Soundtrap AB
- Company type: Private
- Industry: Music, podcast
- Founded: April 1, 2012; 13 years ago
- Founders: Björn Melinder, Fredrik Posse, Gabriel Sjöberg, Per Emanuelsson
- Headquarters: Stockholm, Sweden
- Key people: Per Emanuelsson (CEO)
- Website: soundtrap.com

= Soundtrap =

Online freemium music and audio editor

Soundtrap is a freemium online cross-platform digital audio workstation (DAW) for browsers that allows users to create music or podcasts. The DAW is operated by Soundtrap AB, which was bought by Spotify in November 2017 and sold back to its founders in 2023. Soundtrap is offered in 15 languages, including English, Spanish, French, German, and Swedish, with the latter four being added in 2017.

The DAW includes inputs for external instruments, an instrument player, a way to input and export MIDI files, collaboration features, Patterns BeatMaker (introduced in 2017) and a real-time Vocal Tuner.

== History ==
Soundtrap and Soundtrap AB were founded April 1, 2012 in Stockholm, Sweden by Björn Melinder, Fredrik Posse, Gabriel Sjöberg, and Per Emanuelsson, who believed that it was too "complex to make music" and who wanted to create a studio with collaboration and “a full production environment where you can do professional-sounding podcasts, collaboratively done on the web.” Soundtrap Studio was launched in beta in 2013. The next year, it was featured at Google I/O. In 2016, Soundtrap raised $6 million in their Series A round of financing.

Soundtrap's logo from 2013 to 2017.

In November 2017, Spotify acquired Soundtrap, with Soundtrap stating that the move was a "culturally, creatively and strategically" great fit. The company had revenues of 900,000 kronor, making it one of Spotify's most expensive acquisitions.
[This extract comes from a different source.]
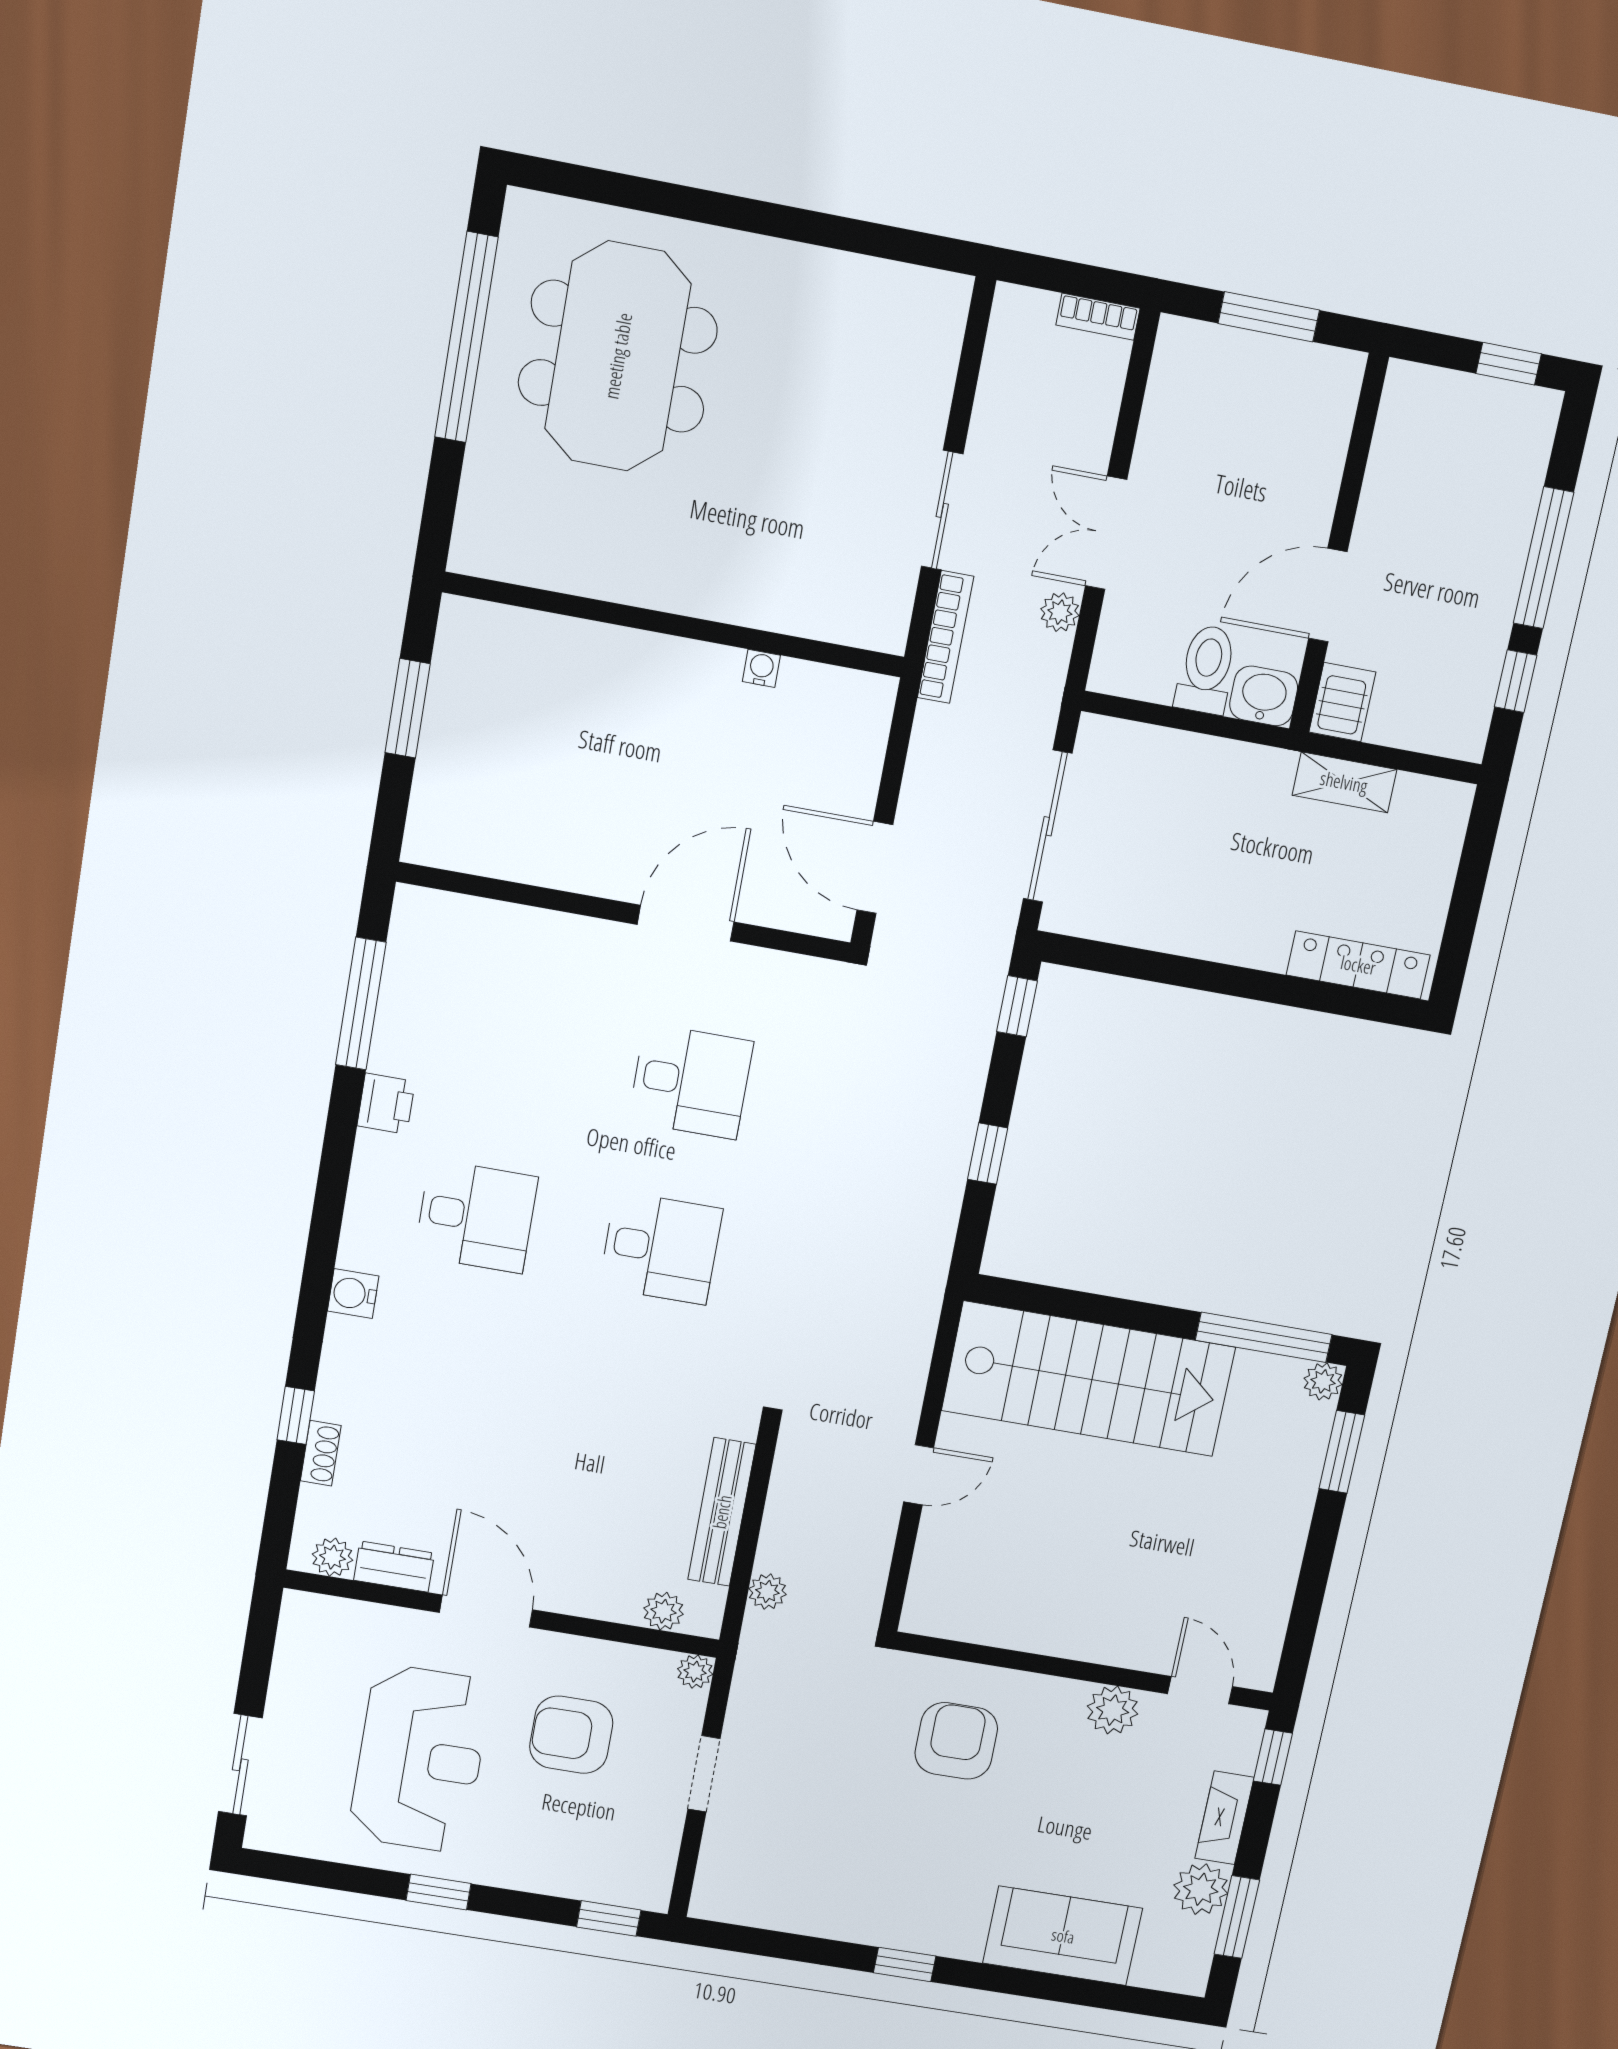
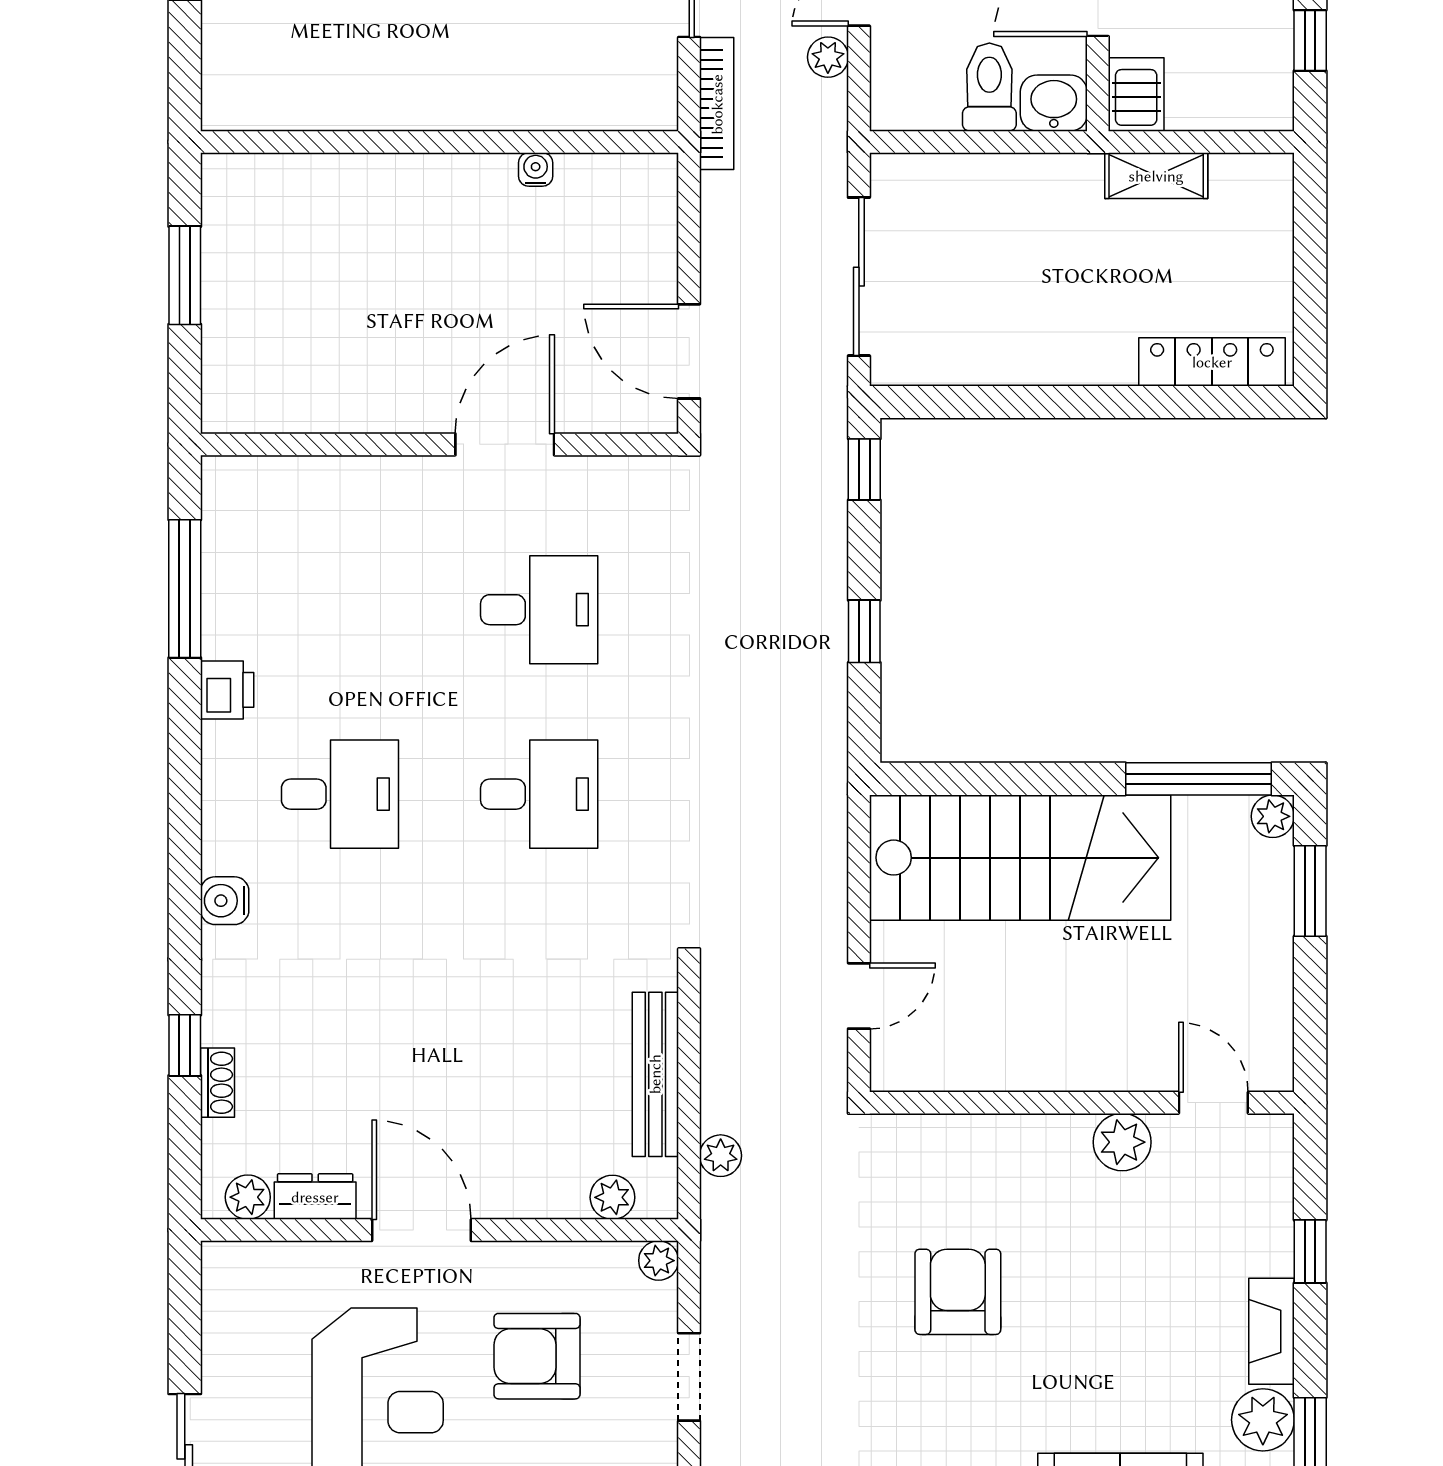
wall: (1084, 1671) -> (1082, 1103), moved
door: (1200, 1690) -> (1213, 1103), moved
plant: (1113, 1710) -> (1122, 1142), moved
In 2018, Soundtrap won the EdTech Awards for the Arts, Music, Creative Solutions Category. The next year, it offered unlimited projects for the free tier without having to upgrade to a better plan.

Spotify sold Soundtrap back to its founders in 2023, stating that they were "proud of what we’ve achieved together, and are excited to see Soundtrap’s next phase of growth over the coming years."

== Programs ==

Soundtrap is split into three programs: Soundtrap for Music Makers, Soundtrap for Podcasters, and Soundtrap for Education.

=== Soundtrap for Education ===
Soundtrap for Education was introduced in 2015, being showcased in 2016 at the Future of Education Technology Conference as a way for teachers and students of all ages to explore creative sound making in a safe and secure environment as well as at home. The program is COPPA, GDPR and FERPA compliant and is compatible with Google Classroom and Soundtrap for Storytellers.

The program was named "The Best Website for Teaching and Learning" in 2015 by the American Association of School Librarians and was featured on Google for Education's "Creative Apps for Chromebooks" in 2016. It was also given by Common Sense Media, saying that the dashboard was easy to use and that the "extensive video tutorials and support features facilitate use of this tool to its fullest potential."

In March 2020, Soundtrap for Education was made free for the fall semester due to the COVID-19 pandemic. That same year, it was named the "Music Education Solution of the Year" by EdTech.

=== Soundtrap for Podcasters ===
Soundtrap for Storytellers was introduced on May 24, 2019 as a way for people to create podcasts. It was renamed in 2024 to Soundtrap for Podcasters. The program includes a transcript feature which can record and automatically transcribe a voice, a tool to edit the transcript, and a tool for managing shows and episodes as well as directly upload podcasts to Spotify. Then in October 2019, the transcription feature was expanded to include French, Spanish, German, Brazilian Portuguese, Portuguese and Swedish. The program also has a way to remotely interview guests and to create your own jingle.

The program was created to help podcasters with editing, transcribing, remote interviewing, and adding sound effects, as well as having one platform to create podcasts with. According to the CEO of Soundtrap AB, Per Emanuelsson, Soundtrap for Podcasters "helps teachers differentiate instruction for students of all abilities within one classroom, giving students a compelling way to channel their thoughts and perspectives."

Soundtrap for Podcasters has been described as the "Google Docs of podcasting."

=== Soundtrap for Music Makers ===
Soundtrap for Music Makers was introduced in 2020 and offers more features than the free tier. Premium Soundtrap comes in four paid subscription plans, Sound Starter, Music Production, Vocals & Songwriting, Production & Vocals. The paid plans come with additional and full instruments and effects, and complete sample packs with loops, one-shots and Sound FX. The paid tiers also offer sounds from Freesound.org.